An AI-generated summary of this video lecture.

This lecture introduces adversarial search problems, also known as games, where agents have conflicting goals. It formally defines a game using six elements: initial state, player, actions, result, terminal test, and utility function. The instructor uses a tic-tac-toe example to illustrate these concepts, drawing the grid and labeling the root as the initial state. She explains the game tree structure, distinguishing between the computer (Max player) and the opponent (Min player). The lecture details how the game tree expands from the initial state through legal moves until terminal states are reached. At these leaf nodes, a utility function evaluates the outcome, assigning values like +1 for a win, -1 for a loss, and 0 for a draw. The instructor emphasizes that the goal is to maximize utility for the computer and minimize it for the opponent.

Chapters

  1. 0:00 2:00 00:00-02:00

    The lecture begins by defining competitive environments where agents' goals are in conflict, leading to adversarial search problems often called games. The slide lists the formal elements of a game: $S_0$ (initial state), PLAYER(s), ACTIONS(s), RESULT(s, a), TERMINAL-TEST(s), and UTILITY(s, p). The instructor highlights key terms like 'competitive environments' and 'adversarial search problems'. She draws a tic-tac-toe grid to represent the initial state $S_0$. She underlines 'legal moves' and writes 'Operations' next to it. She underlines 'transition model' for the result function. She underlines 'terminal test' and 'terminal states'. She underlines 'utility function' and writes 'Computer' and 'Player (Min)' at the bottom, indicating the two agents involved.

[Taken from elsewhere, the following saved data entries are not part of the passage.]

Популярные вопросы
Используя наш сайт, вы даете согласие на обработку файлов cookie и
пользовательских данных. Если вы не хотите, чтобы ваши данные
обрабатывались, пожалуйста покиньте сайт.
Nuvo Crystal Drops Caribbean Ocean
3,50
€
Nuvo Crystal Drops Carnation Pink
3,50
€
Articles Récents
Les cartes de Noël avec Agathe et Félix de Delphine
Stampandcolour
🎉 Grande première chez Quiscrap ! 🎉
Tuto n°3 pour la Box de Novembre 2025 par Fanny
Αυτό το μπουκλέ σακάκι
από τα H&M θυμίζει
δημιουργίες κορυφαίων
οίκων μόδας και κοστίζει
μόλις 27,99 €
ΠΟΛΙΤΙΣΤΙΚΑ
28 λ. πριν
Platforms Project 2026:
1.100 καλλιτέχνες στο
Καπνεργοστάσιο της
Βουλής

  2. 2:00 5:00 02:00-05:00

    The presentation shifts to a 'Game Tree (2-player, Deterministic, Turns)' using tic-tac-toe as the example. The slide shows a tree structure starting from an empty grid. The instructor writes 'initial state' pointing to the root node. She writes 'Game' and 'Assume' near the top. She circles 'computer's turn' and 'opponent's turn' on the left. She labels the levels 'MAX (X)' and 'MIN (O)'. She writes 'State Space' near the middle nodes. She explains that the computer is the Max player and the opponent is the Min player. She points to the leaf nodes at the bottom, explaining that the utility function is employed there. She writes 'Match draw' under a utility of 0, 'win' under a utility of +1, and circles the values -1, 0, +1. She writes 'utility function' and 'test final result'. She writes 'Game playing -> util' at the bottom.

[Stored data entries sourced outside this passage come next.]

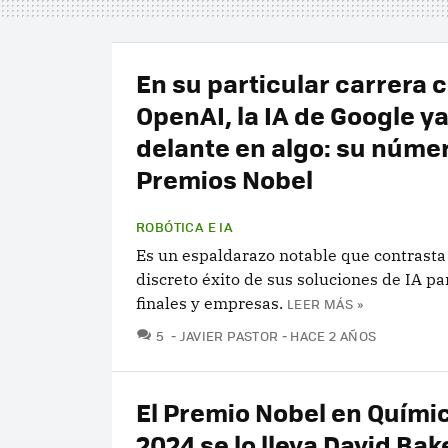
En su particular carrera 
OpenAI, la IA de Google ya
delante en algo: su núme
Premios Nobel
ROBÓTICA E IA
Es un espaldarazo notable que contrasta
discreto éxito de sus soluciones de IA pa
finales y empresas.
LEER MÁS »
COMENTARIOS
5
JAVIER PASTOR
HACE 2 AÑOS
El Premio Nobel en Quími
2024 se lo lleva David Bak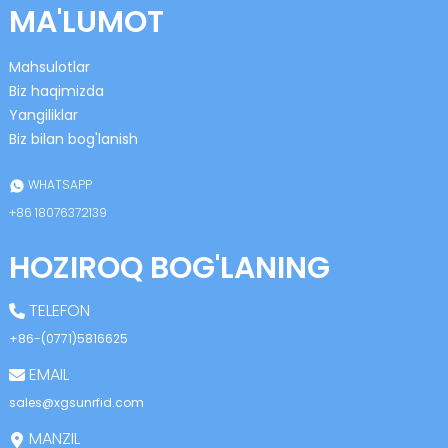
MA'LUMOT
Mahsulotlar
Biz haqimizda
Yangiliklar
Biz bilan bog'lanish
n
WHATSAPP
+86 18076372139
HOZIROQ BOG'LANING
se
TELEFON
+86-(0771)5816625
EMAIL
ese
sales@xgsunrfid.com
MANZIL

  3. 5:00 5:28 05:00-05:28

    The video concludes with the instructor finalizing the explanation of the utility function on the game tree slide. The text 'At the leaf nodes, the utility function is employed. Big value means good, small is bad' is clearly visible. The instructor has written 'Game playing -> util' and 'test final result' on the slide. The focus remains on how the game tree is evaluated from the bottom up using these utility values to determine the best move for the Max player.

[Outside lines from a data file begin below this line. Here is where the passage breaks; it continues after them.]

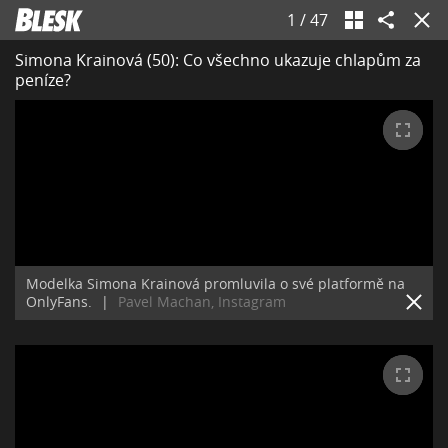
1
/
47
Simona Krainová (50): Co všechno ukazuje chlapům za
peníze?
Modelka Simona Krainová promluvila o své platformě na
OnlyFans.
|
Pavel Machan, Instagram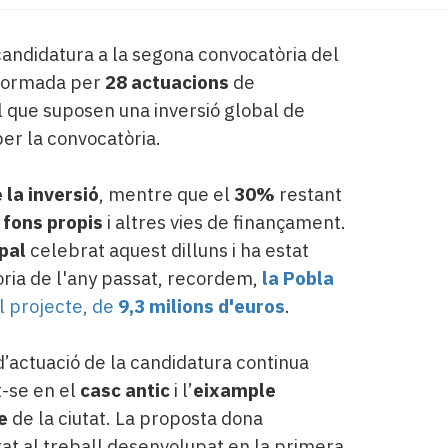
andidatura a la segona convocatòria del
formada per
28 actuacions
de
l que suposen una inversió global de
per la convocatòria.
la inversió
, mentre que el
30%
restant
b
fons propis
i altres vies de finançament.
pal
celebrat aquest dilluns i ha estat
òria de l'any passat, recordem,
la Pobla
l projecte, de
9,3 milions d'euros
.
d’actuació de la candidatura continua
-se en el
casc antic
i l’
eixample
e
de la ciutat. La proposta dona
tat al treball desenvolupat en la primera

The lecture systematically builds the concept of game playing in AI. It starts with the formal definition of a game as a search problem with specific components like initial state, actions, and utility functions. It then transitions to a visual representation using a game tree for tic-tac-toe. The instructor clarifies the roles of the two players (Max and Min) and how the tree expands through legal moves. Finally, it explains the evaluation process at the leaf nodes using a utility function, assigning values to wins, losses, and draws to guide decision-making.